Jordan Hall in Boston was the setting for a concert version of Arnold Rosner’s The Chronicle of Nine. His only opera for full orchestra is having its world premiere. Gil Rose, recent Grammy winner for best recorded opera, finds treasures in the archives and brings them to our attention. We are fortunate indeed.
The story of Lady Jane Grey gives Rosner the opportunity to display one of his great strengths, emotional range. A. teenaged girl is smart enough to know that becoming Queen is not in her interest. Angelic harp notes, the marimba and upper register wind instruments signal Megan Pachecano's presence. She has a sweet soprano, which is often querulous. Her advisors, and other older palace regulars are tough with horns and drums beating away. They are rough and ranging. James Demler and David Salsbery Fry stand out as Arundel and Pembroke. The fusion of different instruments and sounds is inviting. Rosner’s music draws us in.
Each of the three acts begins with a minstrel advancing the story. First there is a welcome to lords and ladies. Then we learn of the death of Edward and his fatal wish that Lady Jane Grey become Queen. Finally, we hear that Northumberland is not doing well on the battlefield, and that Queen Jane’s savvy father-in-law is dead.
Dance abounds. The dramatic scenes show a complex situation and a young woman who is at once bewildered by what is happening to her and fearful that she is crossing Mary, Henry VIII’s daughter, by taking on the crown.
The scene in which the still virgin queen is visited by her husband, Dudley, and invites his overtures willingly and warmly is written as highly erotic. Intense heat did not burn on stage, but we surely felt it was intended, and that a male heir could well be implanted that very night.
The scene that succeeded was the visit of Mary, now Queen. The execution warrant for Jane is sitting on her desk. She does not want to sign it. Yet Jane will not admit her guilt in taking Mary’s place. Mary is played with a cool, lush authority by Stephanie Kacoyanis. She is surprisingly sympathetic, with a contralto both firmly in control and full of emotion. This is evidenced in her musical line.
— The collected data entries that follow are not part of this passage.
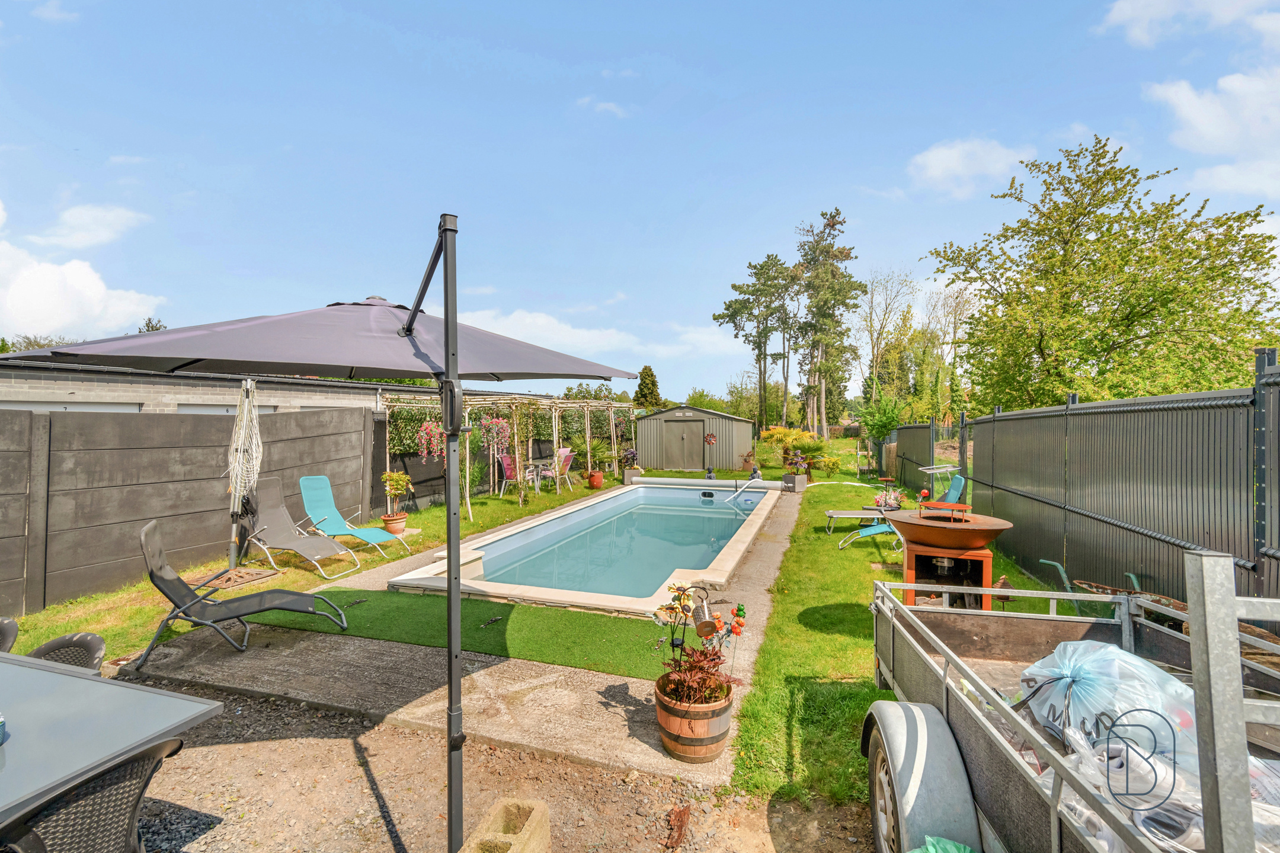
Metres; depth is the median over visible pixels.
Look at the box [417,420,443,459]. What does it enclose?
hanging flower basket
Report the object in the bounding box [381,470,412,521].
potted plant
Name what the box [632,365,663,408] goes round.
conifer tree
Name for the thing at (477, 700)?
concrete patio
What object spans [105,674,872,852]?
gravel ground
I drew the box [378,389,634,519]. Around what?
pergola
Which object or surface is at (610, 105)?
cloud
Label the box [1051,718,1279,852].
plastic bag
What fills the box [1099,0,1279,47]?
cloud
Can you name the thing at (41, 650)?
wicker chair
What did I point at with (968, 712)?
trailer
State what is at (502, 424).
hanging flower basket
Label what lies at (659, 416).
shed
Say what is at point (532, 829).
concrete block
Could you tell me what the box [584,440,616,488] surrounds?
potted plant
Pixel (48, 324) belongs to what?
cloud
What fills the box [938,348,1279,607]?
metal fence
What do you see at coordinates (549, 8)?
sky
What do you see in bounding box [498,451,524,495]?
pink chair
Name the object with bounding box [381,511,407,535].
terracotta pot
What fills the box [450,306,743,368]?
cloud
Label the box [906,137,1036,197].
cloud
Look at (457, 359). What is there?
patio umbrella
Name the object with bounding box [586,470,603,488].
terracotta pot
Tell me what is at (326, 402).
building
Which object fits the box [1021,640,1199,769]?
plastic bag
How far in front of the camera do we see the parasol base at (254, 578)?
6.32 m
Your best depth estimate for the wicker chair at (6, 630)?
2.83 m
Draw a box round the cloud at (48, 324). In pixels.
[0,203,162,340]
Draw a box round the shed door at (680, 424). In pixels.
[662,418,703,468]
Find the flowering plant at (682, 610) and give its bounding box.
[648,580,748,708]
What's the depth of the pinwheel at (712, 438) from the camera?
18.53 m
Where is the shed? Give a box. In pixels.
[630,404,755,471]
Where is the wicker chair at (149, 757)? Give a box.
[0,735,183,852]
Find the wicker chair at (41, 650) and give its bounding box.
[29,632,107,673]
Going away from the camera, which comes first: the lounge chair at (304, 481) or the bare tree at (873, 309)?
the lounge chair at (304, 481)
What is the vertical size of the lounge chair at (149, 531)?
0.966 m
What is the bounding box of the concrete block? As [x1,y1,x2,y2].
[461,797,551,852]
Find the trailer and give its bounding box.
[866,551,1279,852]
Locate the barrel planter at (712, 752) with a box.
[654,670,735,763]
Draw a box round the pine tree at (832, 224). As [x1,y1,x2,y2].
[792,209,863,437]
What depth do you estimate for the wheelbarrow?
4.74 m
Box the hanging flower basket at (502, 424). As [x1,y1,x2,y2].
[478,414,510,453]
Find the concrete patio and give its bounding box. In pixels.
[116,487,787,788]
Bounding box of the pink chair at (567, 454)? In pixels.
[551,447,574,489]
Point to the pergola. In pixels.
(467, 496)
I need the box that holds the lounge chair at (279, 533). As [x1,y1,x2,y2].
[242,478,360,579]
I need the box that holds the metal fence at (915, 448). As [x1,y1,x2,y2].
[887,420,936,493]
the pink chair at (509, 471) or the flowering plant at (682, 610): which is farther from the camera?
the pink chair at (509, 471)
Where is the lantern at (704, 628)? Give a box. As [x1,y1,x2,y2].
[688,587,721,639]
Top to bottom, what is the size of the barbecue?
1.097 m
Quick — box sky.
[0,0,1279,405]
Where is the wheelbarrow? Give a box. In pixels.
[1037,559,1141,611]
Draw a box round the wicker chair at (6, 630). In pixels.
[0,616,18,652]
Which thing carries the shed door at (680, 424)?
in the shed
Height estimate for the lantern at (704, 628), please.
0.273 m
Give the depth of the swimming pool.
7.39 m
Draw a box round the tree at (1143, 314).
[928,135,1279,410]
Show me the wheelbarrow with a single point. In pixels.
(1063, 573)
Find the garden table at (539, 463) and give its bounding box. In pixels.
[522,456,555,491]
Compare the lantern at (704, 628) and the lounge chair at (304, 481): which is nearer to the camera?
the lantern at (704, 628)
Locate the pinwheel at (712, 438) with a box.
[703,432,717,446]
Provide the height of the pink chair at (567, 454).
1.056 m
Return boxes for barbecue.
[884,499,1013,610]
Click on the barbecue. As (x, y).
(915, 541)
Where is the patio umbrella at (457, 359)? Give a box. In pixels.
[4,229,644,847]
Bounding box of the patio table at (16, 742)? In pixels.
[0,652,228,827]
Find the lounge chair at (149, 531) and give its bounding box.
[132,519,356,668]
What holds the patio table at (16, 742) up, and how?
on the gravel ground at (208, 747)
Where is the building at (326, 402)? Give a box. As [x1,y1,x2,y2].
[0,358,442,414]
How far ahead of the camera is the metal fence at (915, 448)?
13.98 m
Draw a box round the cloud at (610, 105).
[575,96,631,117]
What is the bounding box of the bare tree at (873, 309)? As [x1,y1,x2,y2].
[856,265,918,412]
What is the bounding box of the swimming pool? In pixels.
[381,479,781,616]
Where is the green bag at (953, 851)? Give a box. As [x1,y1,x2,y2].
[907,835,974,852]
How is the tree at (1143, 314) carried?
on the ground
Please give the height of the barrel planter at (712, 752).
0.339 m
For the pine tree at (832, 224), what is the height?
13.970 m
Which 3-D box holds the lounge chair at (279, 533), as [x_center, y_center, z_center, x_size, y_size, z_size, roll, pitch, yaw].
[-4.209,1.250,6.973,1.653,0.985,0.634,0,0,29]
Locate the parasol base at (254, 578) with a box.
[197,566,278,591]
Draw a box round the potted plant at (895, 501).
[872,482,904,510]
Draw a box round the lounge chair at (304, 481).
[298,475,410,559]

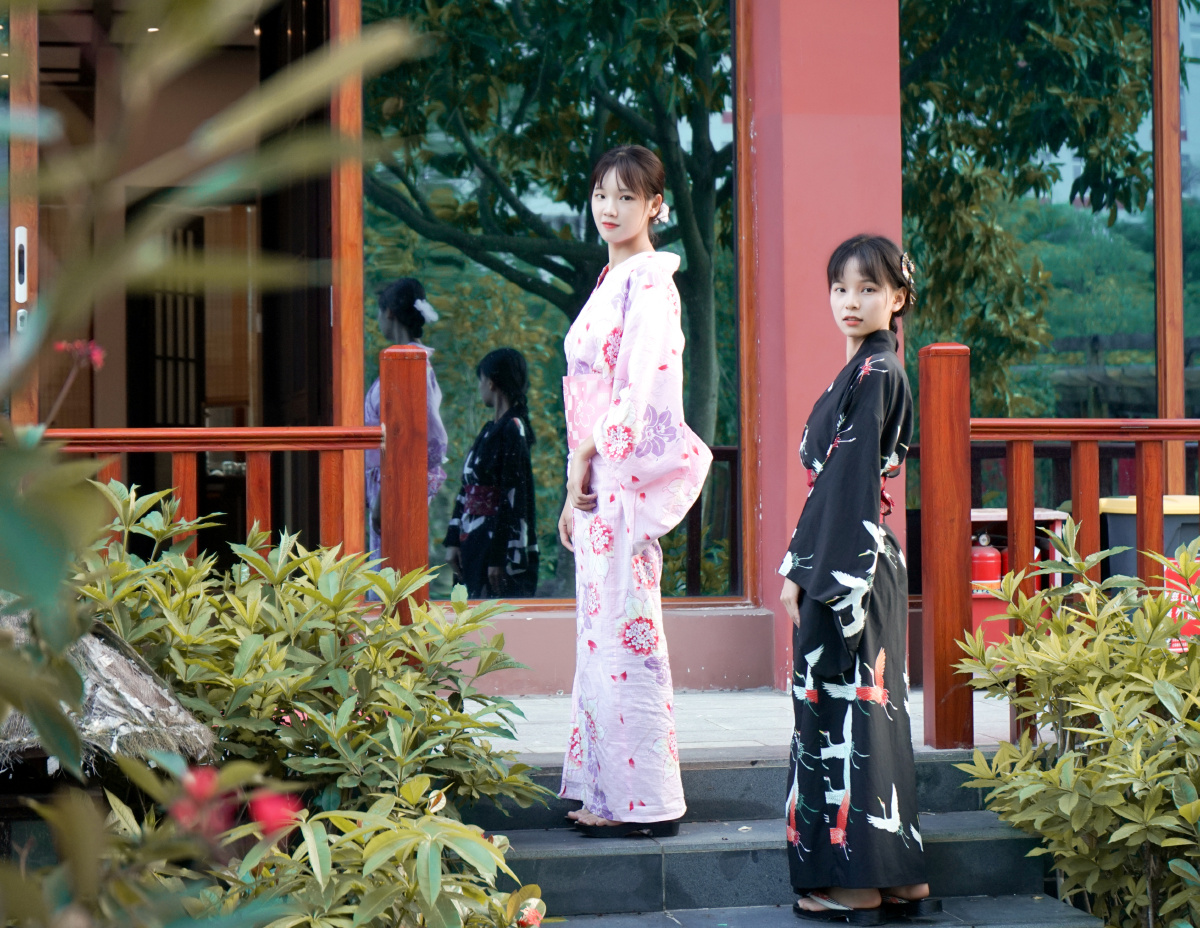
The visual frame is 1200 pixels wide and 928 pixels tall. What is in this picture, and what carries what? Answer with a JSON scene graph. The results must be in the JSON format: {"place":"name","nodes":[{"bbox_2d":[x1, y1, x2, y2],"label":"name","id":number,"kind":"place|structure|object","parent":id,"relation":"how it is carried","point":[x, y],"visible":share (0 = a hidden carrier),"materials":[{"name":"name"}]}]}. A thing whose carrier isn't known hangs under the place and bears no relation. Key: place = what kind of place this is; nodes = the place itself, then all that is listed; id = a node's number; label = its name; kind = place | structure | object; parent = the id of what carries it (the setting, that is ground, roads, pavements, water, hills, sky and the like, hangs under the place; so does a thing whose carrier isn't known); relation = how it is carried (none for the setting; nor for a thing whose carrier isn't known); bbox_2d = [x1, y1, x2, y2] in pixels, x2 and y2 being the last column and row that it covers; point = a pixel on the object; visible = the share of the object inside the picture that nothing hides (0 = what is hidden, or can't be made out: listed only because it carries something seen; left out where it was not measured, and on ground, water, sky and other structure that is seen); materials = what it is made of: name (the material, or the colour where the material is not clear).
{"place":"outdoors","nodes":[
{"label":"outdoors","id":0,"kind":"place"},
{"bbox_2d":[2,0,1198,699],"label":"building","id":1,"kind":"structure","parent":0,"point":[762,3],"materials":[{"name":"red"}]},
{"bbox_2d":[4,0,39,424],"label":"door","id":2,"kind":"structure","parent":1,"relation":"in","point":[16,268],"materials":[{"name":"brown wood"}]},
{"bbox_2d":[13,225,27,303],"label":"door handle","id":3,"kind":"object","parent":2,"relation":"attached to","point":[23,297],"visible":0.95,"materials":[{"name":"metal"}]},
{"bbox_2d":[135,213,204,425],"label":"door","id":4,"kind":"structure","parent":1,"relation":"in","point":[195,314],"materials":[{"name":"brown wood"}]},
{"bbox_2d":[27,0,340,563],"label":"doorway","id":5,"kind":"structure","parent":1,"relation":"in","point":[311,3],"materials":[{"name":"brown"}]},
{"bbox_2d":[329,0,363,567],"label":"wooden post","id":6,"kind":"structure","parent":1,"relation":"attached to","point":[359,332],"materials":[{"name":"brown wood"}]},
{"bbox_2d":[361,0,746,606],"label":"window","id":7,"kind":"structure","parent":1,"relation":"in","point":[374,335],"materials":[{"name":"glass"}]},
{"bbox_2d":[744,0,903,696],"label":"red pillar","id":8,"kind":"structure","parent":1,"relation":"attached to","point":[825,312],"materials":[{"name":"red paint"}]},
{"bbox_2d":[899,0,1193,513],"label":"window","id":9,"kind":"structure","parent":1,"relation":"in","point":[1067,207],"materials":[{"name":"glass"}]},
{"bbox_2d":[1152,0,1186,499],"label":"wooden post","id":10,"kind":"object","parent":1,"relation":"in","point":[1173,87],"visible":0.75,"materials":[{"name":"brown wood"}]},
{"bbox_2d":[477,689,1021,760],"label":"tiled pavement","id":11,"kind":"structure","parent":0,"point":[520,720],"materials":[{"name":"grey"}]},
{"bbox_2d":[470,749,1103,927],"label":"stone steps","id":12,"kind":"structure","parent":0,"point":[717,771],"materials":[{"name":"grey stone"}]},
{"bbox_2d":[557,142,718,840],"label":"woman","id":13,"kind":"object","parent":12,"relation":"on","point":[679,447],"visible":0.98},
{"bbox_2d":[563,372,615,457],"label":"obi","id":14,"kind":"object","parent":13,"relation":"attached to","point":[578,396],"visible":0.41,"materials":[{"name":"pink fabric"}]},
{"bbox_2d":[779,234,931,924],"label":"woman","id":15,"kind":"object","parent":12,"relation":"on","point":[863,350],"visible":0.97},
{"label":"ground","id":16,"kind":"structure","parent":0},
{"bbox_2d":[0,614,217,775],"label":"thatched roof","id":17,"kind":"structure","parent":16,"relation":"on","point":[147,687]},
{"bbox_2d":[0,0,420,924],"label":"shrub","id":18,"kind":"object","parent":16,"relation":"on","point":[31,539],"visible":0.99,"materials":[{"name":"green plant"}]},
{"bbox_2d":[56,338,104,370],"label":"red flower","id":19,"kind":"object","parent":18,"relation":"attached to","point":[97,355],"visible":0.68,"materials":[{"name":"pink plant"}]},
{"bbox_2d":[170,762,231,834],"label":"red flower","id":20,"kind":"object","parent":18,"relation":"attached to","point":[205,786],"visible":0.67,"materials":[{"name":"red plant"}]},
{"bbox_2d":[248,787,305,839],"label":"red flower","id":21,"kind":"object","parent":18,"relation":"attached to","point":[278,799],"visible":0.6,"materials":[{"name":"red plant"}]},
{"bbox_2d":[39,344,411,621],"label":"wooden railing","id":22,"kind":"object","parent":16,"relation":"on","point":[200,447],"visible":0.5,"materials":[{"name":"brown wood"}]},
{"bbox_2d":[70,479,547,829],"label":"shrub","id":23,"kind":"object","parent":16,"relation":"on","point":[313,646],"visible":0.77,"materials":[{"name":"green plant"}]},
{"bbox_2d":[196,772,546,927],"label":"shrub","id":24,"kind":"object","parent":16,"relation":"on","point":[495,847],"visible":0.88,"materials":[{"name":"green plant"}]},
{"bbox_2d":[515,898,545,927],"label":"red flower","id":25,"kind":"object","parent":24,"relation":"attached to","point":[530,921],"visible":0.86,"materials":[{"name":"plant"}]},
{"bbox_2d":[968,507,1068,648],"label":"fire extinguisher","id":26,"kind":"object","parent":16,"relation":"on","point":[1052,516],"visible":0.24,"materials":[{"name":"red metal"}]},
{"bbox_2d":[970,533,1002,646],"label":"fire extinguisher","id":27,"kind":"object","parent":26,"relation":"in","point":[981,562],"visible":0.46,"materials":[{"name":"red metal"}]},
{"bbox_2d":[918,341,1199,749],"label":"wooden railing","id":28,"kind":"object","parent":16,"relation":"on","point":[1095,485],"visible":0.8,"materials":[{"name":"brown wood"}]},
{"bbox_2d":[1163,550,1199,648],"label":"red sign","id":29,"kind":"object","parent":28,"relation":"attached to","point":[1178,610],"visible":0.38,"materials":[{"name":"red"}]},
{"bbox_2d":[954,520,1199,927],"label":"shrub","id":30,"kind":"object","parent":16,"relation":"on","point":[1082,659],"visible":0.99,"materials":[{"name":"green plant"}]},
{"bbox_2d":[1102,495,1199,644],"label":"trash bin","id":31,"kind":"object","parent":16,"relation":"on","point":[1115,521],"visible":0.3,"materials":[{"name":"plastic"}]}
]}

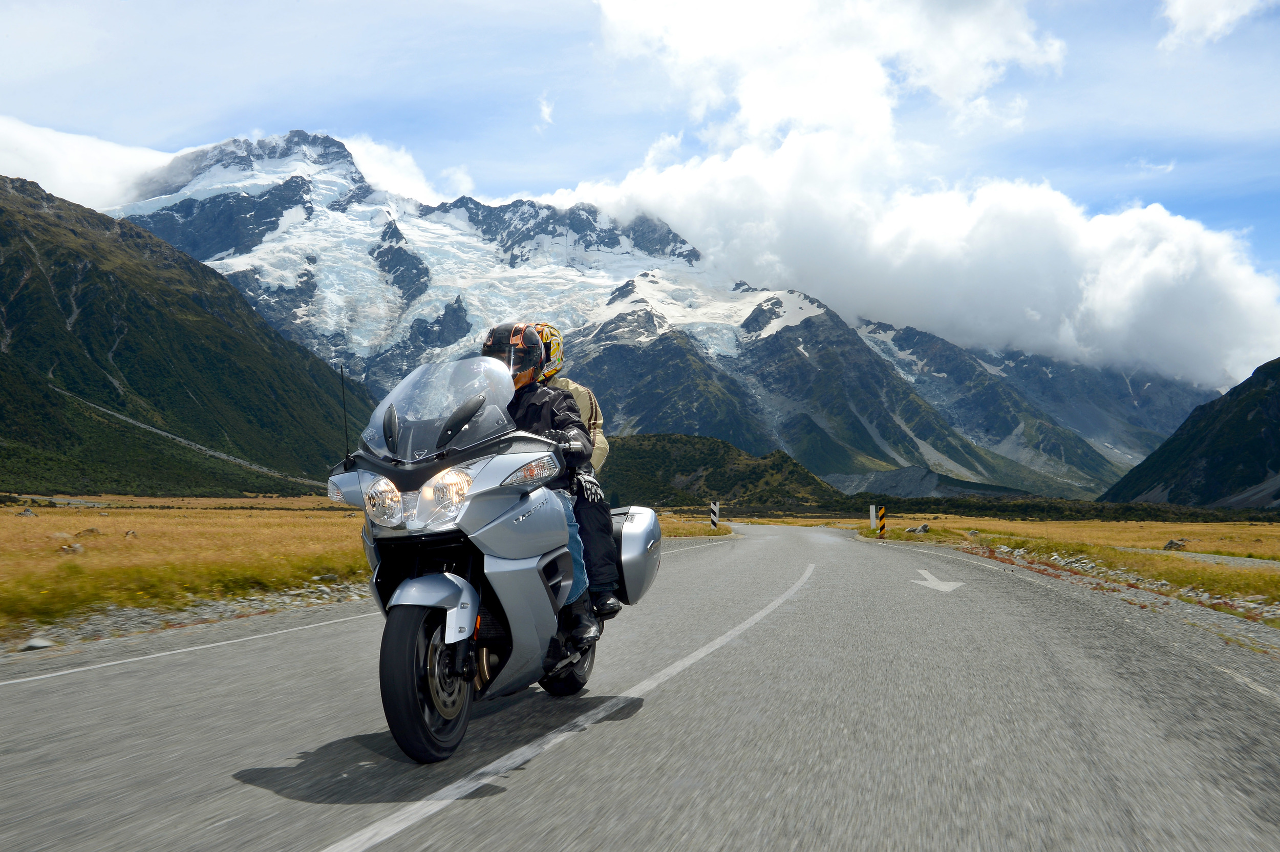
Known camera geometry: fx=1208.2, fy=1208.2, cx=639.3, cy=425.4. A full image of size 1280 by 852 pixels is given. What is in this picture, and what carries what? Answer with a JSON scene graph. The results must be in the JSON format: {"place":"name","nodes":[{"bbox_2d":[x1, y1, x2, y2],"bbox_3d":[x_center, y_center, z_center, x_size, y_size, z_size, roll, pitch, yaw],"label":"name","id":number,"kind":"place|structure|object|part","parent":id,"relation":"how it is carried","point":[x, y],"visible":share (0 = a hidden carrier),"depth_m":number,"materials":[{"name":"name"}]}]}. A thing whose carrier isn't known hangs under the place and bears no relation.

While most of the spoken language of the opera is recitative accompanied by a musical line of identical rhythm, here that line is inflected. Rosner is a specialist in the rhythmic phrase, underlining both sensual beauty and violent rage.
A chorus erupted from the back of the stage from time to time, adding color and depth to the music. Men were joined by women and children toward the end as Jane is lifted to heaven.
Gorier aspects of Jane's ends, such as the decapitated body of her husband paraded before her and other beheadings were not included. Yet composer Rosner gives us much violence in tuba, drums and clashes. Gil Rose has a knack for discovering work that deserves performance.